I have time-series data of four years. Now I want to plot the same data year-wise and do comparative analysis. The dummy data is as
library(xts)
library(ggplot2)
timeindex <- seq(as.POSIXct('2016-01-01'),as.POSIXct('2016-12-31 23:59:59'), by = "1 mins")
dataframe <- data.frame(year1=rnorm(length(timeindex),100,10),year2=rnorm(length(timeindex),150,7),
year3=rnorm(length(timeindex),200,3),
year4=rnorm(length(timeindex),350,4))
xts_df <- xts(dataframe,timeindex)
Now, when I use ggplot it takes too long to plot all the series using following lines
visualize_dataframe_all_columns(xts_df)
The above function is defined as:
visualize_dataframe_all_columns <- function(xts_data) {
library(RColorBrewer)# to increase no. of colors
library(plotly)
dframe <- data.frame(timeindex=index(xts_data),coredata(xts_data))
df_long <- reshape2::melt(dframe,id.vars = "timeindex")
colourCount = length(unique(df_long$variable))
getPalette = colorRampPalette(brewer.pal(8, "Dark2"))(colourCount) # brewer.pal(8, "Dark2") or brewer.pal(9, "Set1")
g <- ggplot(df_long,aes(timeindex,value,col=variable,group=variable))
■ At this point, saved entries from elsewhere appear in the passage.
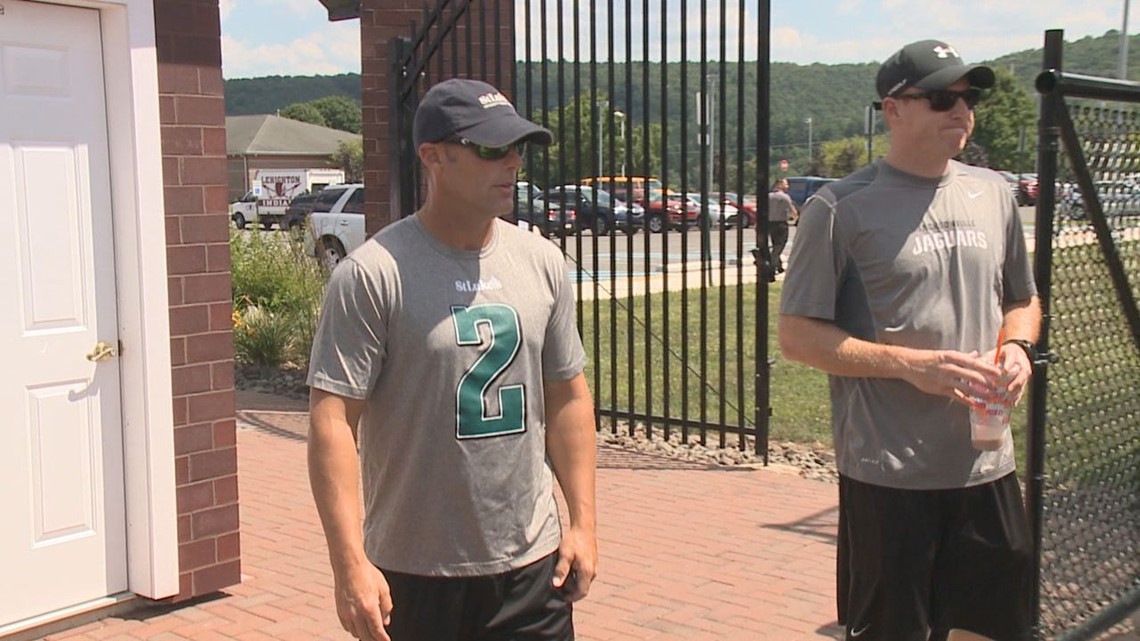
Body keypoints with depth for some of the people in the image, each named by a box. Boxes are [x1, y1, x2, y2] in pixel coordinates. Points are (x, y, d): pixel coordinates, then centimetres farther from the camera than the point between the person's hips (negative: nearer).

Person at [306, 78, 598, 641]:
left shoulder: (542, 264, 5)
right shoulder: (374, 274, -12)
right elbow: (333, 420, -14)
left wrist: (582, 521, 7)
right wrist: (350, 562, -19)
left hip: (532, 564, 4)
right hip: (415, 574, -4)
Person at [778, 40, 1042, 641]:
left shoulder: (992, 193, 10)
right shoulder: (841, 208, -9)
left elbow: (1022, 301, 23)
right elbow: (798, 335, -10)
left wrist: (1017, 345, 0)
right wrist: (910, 364, -20)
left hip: (987, 466, 6)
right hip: (888, 473, -5)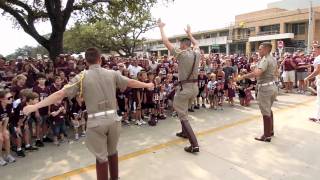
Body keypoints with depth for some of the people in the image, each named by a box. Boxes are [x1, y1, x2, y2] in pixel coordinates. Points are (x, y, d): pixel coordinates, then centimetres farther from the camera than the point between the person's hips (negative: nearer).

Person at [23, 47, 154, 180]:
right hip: (113, 118, 3)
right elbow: (131, 82, 16)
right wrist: (146, 85, 34)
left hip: (96, 121, -3)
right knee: (112, 151, 23)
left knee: (101, 156, 11)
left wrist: (35, 106, -2)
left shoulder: (82, 77, -3)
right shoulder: (112, 74, 4)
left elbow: (60, 93, -7)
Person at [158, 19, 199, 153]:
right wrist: (189, 33, 37)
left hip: (184, 88, -7)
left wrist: (161, 28, 5)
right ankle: (185, 132, 41)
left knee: (183, 116, -4)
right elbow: (196, 43, 28)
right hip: (195, 87, 7)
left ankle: (194, 145, -9)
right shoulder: (196, 53, 4)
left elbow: (166, 42, -8)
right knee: (184, 111, 28)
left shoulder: (181, 54, -12)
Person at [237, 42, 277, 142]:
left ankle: (267, 136, 10)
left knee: (265, 112, 0)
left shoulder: (265, 60, -18)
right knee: (268, 110, 24)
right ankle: (271, 131, 36)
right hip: (272, 86, 10)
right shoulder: (273, 59, 12)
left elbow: (257, 73, -35)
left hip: (265, 88, -10)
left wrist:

g <- g + geom_line() + scale_colour_manual(values=getPalette)
ggplotly(g)
}
Problems with above approach are:
- It takes long time to plot. Can I reduce the plot time?
- It is very diffcult to zoom into the plot using
plotly
. Is there any other better way
Are there any better approaches to visualize this data?